Mojok
KIRIM ARTIKEL
  • Esai
  • Liputan
    • Jogja Bawah Tanah
    • Aktual
    • Kampus
    • Sosok
    • Kuliner
    • Mendalam
    • Ragam
    • Catatan
    • Bidikan
  • Kilas
  • Pojokan
  • Otomojok
  • Konter
  • Malam Jumat
  • Video
  • Terminal
Tidak Ada Hasil
Lihat Semua Hasil
Logo Mojok
  • Esai
  • Liputan
    • Jogja Bawah Tanah
    • Aktual
    • Kampus
    • Sosok
    • Kuliner
    • Mendalam
    • Ragam
    • Catatan
    • Bidikan
  • Kilas
  • Pojokan
  • Otomojok
  • Konter
  • Malam Jumat
  • Video
  • Terminal
Tidak Ada Hasil
Lihat Semua Hasil
Logo Mojok
Kirim Artikel
Tidak Ada Hasil
Lihat Semua Hasil
  • Esai
  • Liputan
  • Kilas
  • Pojokan
  • Otomojok
  • Konter
  • Malam Jumat
  • Video
  • Terminal
Beranda Esai

Plengkung Gading Jogja yang Ditutup, “Takhta untuk Rakyat” yang Mati

Prabu Yudianto oleh Prabu Yudianto
21 Januari 2025
A A
Plengkung Gading Jogja Ditutup, “Takhta untuk Rakyat” Mati MOJOK.CO

Ilustrasi Plengkung Gading Jogja Ditutup, “Takhta untuk Rakyat” Mati. (Mojok.co/Ega Fansuri)

Bagikan ke WhatsAppBagikan ke TwitterBagikan ke Facebook

Kapan Plengkung Gading Jogja pernah ditutup?

Ketika wacana penutupan ini mulai riuh di medsos, saya langsung mengernyitkan dahi. Kok bisa pihak Keraton Jogja kepikiran menutup Plengkung Gading? Saya penasaran, apakah plengkung ini pernah tertutup bagi masyarakat umum.

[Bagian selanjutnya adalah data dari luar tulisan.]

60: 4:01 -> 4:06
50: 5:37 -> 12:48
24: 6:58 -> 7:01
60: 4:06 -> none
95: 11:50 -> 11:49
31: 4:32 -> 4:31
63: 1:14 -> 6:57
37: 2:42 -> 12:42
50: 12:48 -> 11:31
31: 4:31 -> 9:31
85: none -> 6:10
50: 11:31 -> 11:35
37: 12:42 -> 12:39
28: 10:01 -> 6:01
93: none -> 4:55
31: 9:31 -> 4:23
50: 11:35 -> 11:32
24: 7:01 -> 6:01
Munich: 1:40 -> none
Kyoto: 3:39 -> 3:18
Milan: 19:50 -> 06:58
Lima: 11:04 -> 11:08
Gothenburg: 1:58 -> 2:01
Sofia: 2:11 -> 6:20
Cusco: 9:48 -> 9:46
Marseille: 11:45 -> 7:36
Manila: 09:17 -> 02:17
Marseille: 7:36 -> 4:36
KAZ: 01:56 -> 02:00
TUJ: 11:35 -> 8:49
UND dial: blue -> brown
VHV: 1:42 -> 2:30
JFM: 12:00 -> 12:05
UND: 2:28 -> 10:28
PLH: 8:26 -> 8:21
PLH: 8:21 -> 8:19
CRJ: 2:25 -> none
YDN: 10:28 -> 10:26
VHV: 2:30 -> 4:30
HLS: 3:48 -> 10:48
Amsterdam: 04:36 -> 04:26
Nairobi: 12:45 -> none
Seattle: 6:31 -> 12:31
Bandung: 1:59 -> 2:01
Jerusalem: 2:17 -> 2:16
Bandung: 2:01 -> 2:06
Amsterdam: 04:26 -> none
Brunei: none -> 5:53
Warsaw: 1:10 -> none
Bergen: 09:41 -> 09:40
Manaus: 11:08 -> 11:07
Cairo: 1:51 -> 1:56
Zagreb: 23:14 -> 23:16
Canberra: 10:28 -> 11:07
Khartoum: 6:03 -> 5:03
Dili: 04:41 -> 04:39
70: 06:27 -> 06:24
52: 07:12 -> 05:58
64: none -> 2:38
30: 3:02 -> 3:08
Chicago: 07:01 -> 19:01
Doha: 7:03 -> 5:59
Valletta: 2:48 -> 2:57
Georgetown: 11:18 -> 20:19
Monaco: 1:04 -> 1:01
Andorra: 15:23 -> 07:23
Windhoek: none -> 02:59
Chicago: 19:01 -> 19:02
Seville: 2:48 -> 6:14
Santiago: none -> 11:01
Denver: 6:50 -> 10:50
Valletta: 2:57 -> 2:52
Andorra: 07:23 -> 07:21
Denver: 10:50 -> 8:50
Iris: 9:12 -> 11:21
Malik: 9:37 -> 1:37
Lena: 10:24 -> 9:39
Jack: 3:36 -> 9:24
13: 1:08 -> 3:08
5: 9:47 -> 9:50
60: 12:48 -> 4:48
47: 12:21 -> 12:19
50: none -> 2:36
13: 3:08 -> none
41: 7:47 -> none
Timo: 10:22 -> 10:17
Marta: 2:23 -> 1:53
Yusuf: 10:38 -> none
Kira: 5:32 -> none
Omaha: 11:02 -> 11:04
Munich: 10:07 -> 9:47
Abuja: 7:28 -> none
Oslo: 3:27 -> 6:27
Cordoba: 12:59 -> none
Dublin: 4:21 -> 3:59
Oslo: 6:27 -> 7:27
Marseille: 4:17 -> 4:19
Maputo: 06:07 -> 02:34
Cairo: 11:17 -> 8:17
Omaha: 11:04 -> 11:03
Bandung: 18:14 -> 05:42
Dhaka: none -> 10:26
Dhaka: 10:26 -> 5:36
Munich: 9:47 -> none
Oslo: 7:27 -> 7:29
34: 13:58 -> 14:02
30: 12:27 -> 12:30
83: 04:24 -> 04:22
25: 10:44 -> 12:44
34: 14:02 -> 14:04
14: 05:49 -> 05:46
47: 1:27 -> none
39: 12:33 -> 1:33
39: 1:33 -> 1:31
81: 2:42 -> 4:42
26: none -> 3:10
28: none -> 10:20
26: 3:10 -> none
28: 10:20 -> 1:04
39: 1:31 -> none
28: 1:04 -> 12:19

Sejauh yang saya mampu temukan, tidak ada buku maupun tulisan yang menunjukkan Plengkung Gading Jogja pernah ditutup. Lalu, apa landasan sejarah penutupan ini? Plengkung Gading, seperti gerbang lain, selalu terbuka di siang hari dan ditutup pada malam hari atau saat darurat.

Justru Plengkung Madyasura yang pernah ditutup permanen. Gerbang sisi timur ini dikenal juga sebagai Plengkung Buntet alias Gerbang Buntu atau Gerbang Tersumbat. Alasannya adalah keamanan selepas Geger Sepehi/Sepoy. Namun, selain Plengkung Buntet, tidak ada catatan yang menunjukkan gerbang Keraton Jogja sebegitu tertutup bagi rakyat.

Maka saya makin heran karena isu ini. Wacana apa lagi yang muncul demi sebuah gelar kota warisan budaya? Akrobat apa lagi yang dilakukan demi sumbu filosofis yang sama-sama minim sejarahnya?

Akrobat demi gelar yang fana

Semenjak Keraton memunculkan wacana sumbu filosofis, berbagai akrobat muncul. Dari memagar Alun-Alun Utara, sampai penggusuran rumah di bekas Benteng Baluwerti. Mau pakai alibi apa saja, sudah jelas alasan akrobat ini untuk mendapatkan status Kota Warisan Budaya dari UNESCO.

Apakah Keraton Jogja ini masih kurang gelar? Dari Daerah Istimewa, Kota Pelajar, Kota Budaya, dan kini juga Kota Wisata. Belum lagi sejarah gemilang Keraton Jogja yang mendukung kemerdekaan Indonesia.

Keraton Jogja tidak pernah kekurangan pengakuan. Bahkan banyak negara dan kerajaan yang menghormati secara khusus. Tapi, seperti belum kenyang, mereka mengutak-atik ide sumbu filosofis yang ditawarkan pada UNESCO. Sebuah sumbu yang tidak pernah jadi perhatian Sultan Jogja sebelumnya.

Perkara filosofi, Jogja tidak pernah kekurangan. Bahkan punya filosofi agung “Takhta untuk Rakyat.” Tapi, filosofi satu ini sepertinya sedang sekarat. Penutupan Plengkung Gading Jogja yang nanti akan mencabut nyawanya. 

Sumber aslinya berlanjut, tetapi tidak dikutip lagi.